Whitby Museum is the town’s original museum, originally founded in 1823. The museum has had different venues over the years, including on Baxtergate and Pier Road, but is now at home in Pannett Park alongside the Pannett Art Gallery. Entrance to the museum is free to residents of Whitby.
With a wealth of artefacts from Whitby’s social history, the museum also features a range of taxidermy, artworks and extensive fossil and maritime exhibitions. Talks and special events also take place, while the museum tea room is open from February to November.

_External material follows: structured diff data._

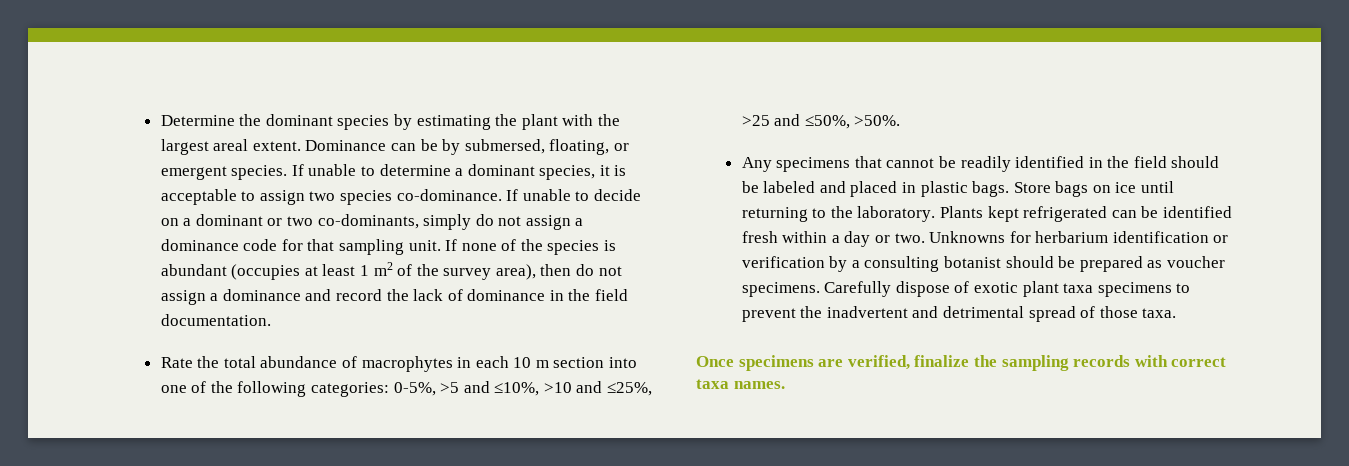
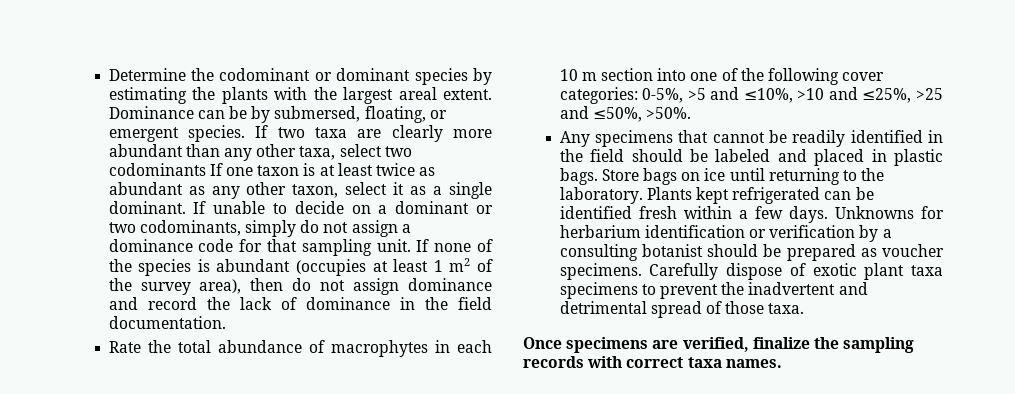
(262, 120) none -> [219,68,332,81] codominant or
[521,114,558,130] plant -> [221,87,268,104] plants
[308,164,627,180] [160,189,502,205] unable to determine a dominant species, it is acceptable to assign two species co-dominance. -> [277,125,492,142] [108,144,412,161] [108,163,436,176] [108,182,492,199] [108,201,186,214] two taxa are clearly more abundant than any other taxa, select two codominants If one taxon is at least twice as abundant as any other taxon, select it as a single dominant.
[317,214,419,229] co-dominants, -> [139,220,241,236] codominants,
[210,293,219,301] a -> (400, 286) none
(307, 389) none -> [842,72,885,81] cover
[844,231,925,247] day or two. -> [754,206,828,223] few days.

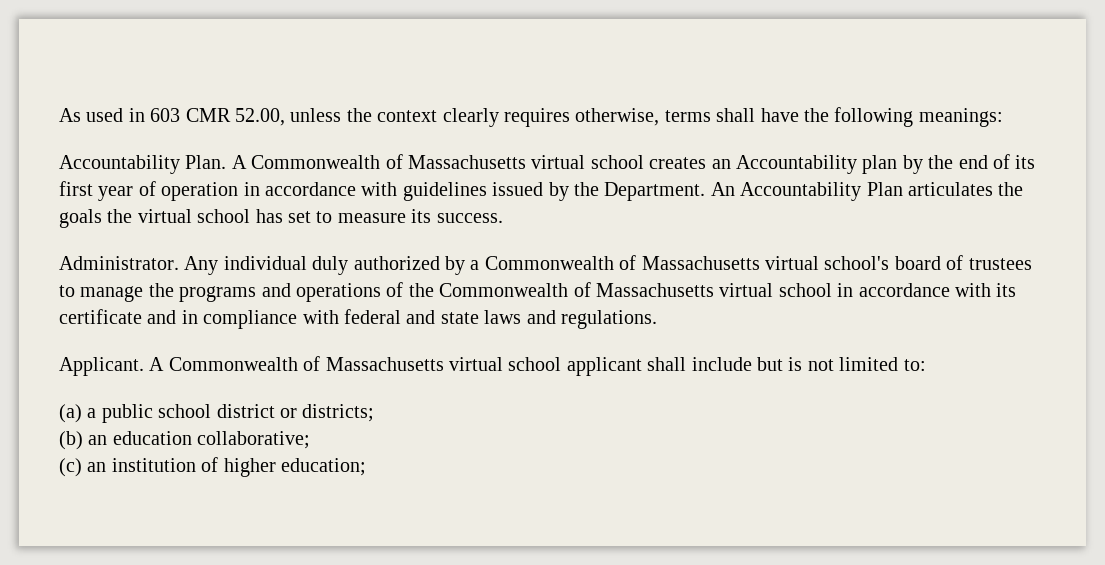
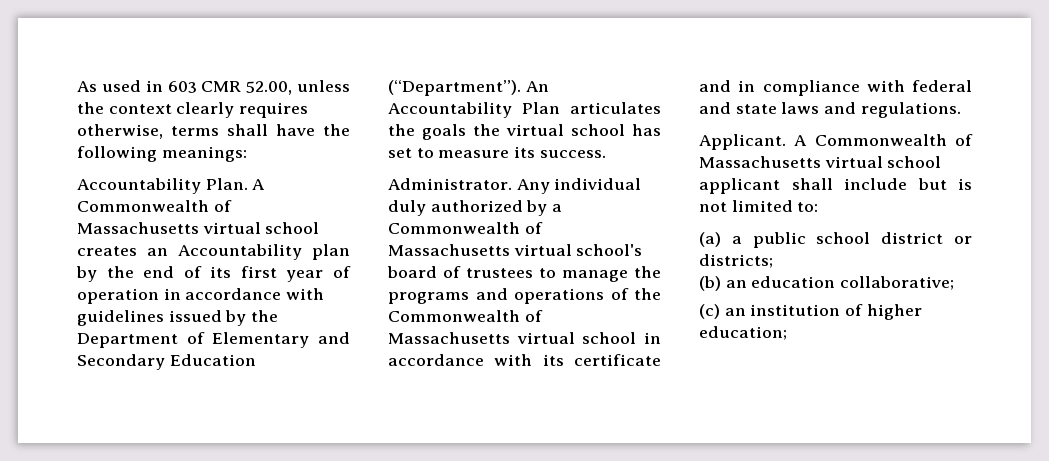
[604,182,706,201] Department. -> [77,332,350,348] [77,354,256,370] [388,80,521,96] Department of Elementary and Secondary Education (“Department”).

The Captain Cook Memorial Museum, located on Grape Lane on the east side of the harbour, is housed in Captain Cook’s lodgings as an apprentice. Much of the internal decor is retained throughout, giving visitors an inside look into Captain Cook’s Whitby life. A courtyard garden features 18th-century-type plants and the upper floors of the museum focus on Cook’s later journeys.
For a look at what it takes to keep fishermen and pleasure boats safe out at sea, RNLI’s Whitby Lifeboat Museum gives visitors the chance to get up close to a former lifeboat. There are more photos, models and former crew kit to browse, as well as mementos from wrecks and rescues.
Opened by W. Hamond, one of Whitby’s oldest jet manufacturers, the Whitby Jet Museum is housed in Wesley Hall. The jewellery shop and manufacturer exhibits its collection of jet pieces that have been acquired over the decades. As well as the main collections, jet aficionados can request access to the museum’s private library. A seafood restaurant, Albert’s Eatery, is housed upstairs.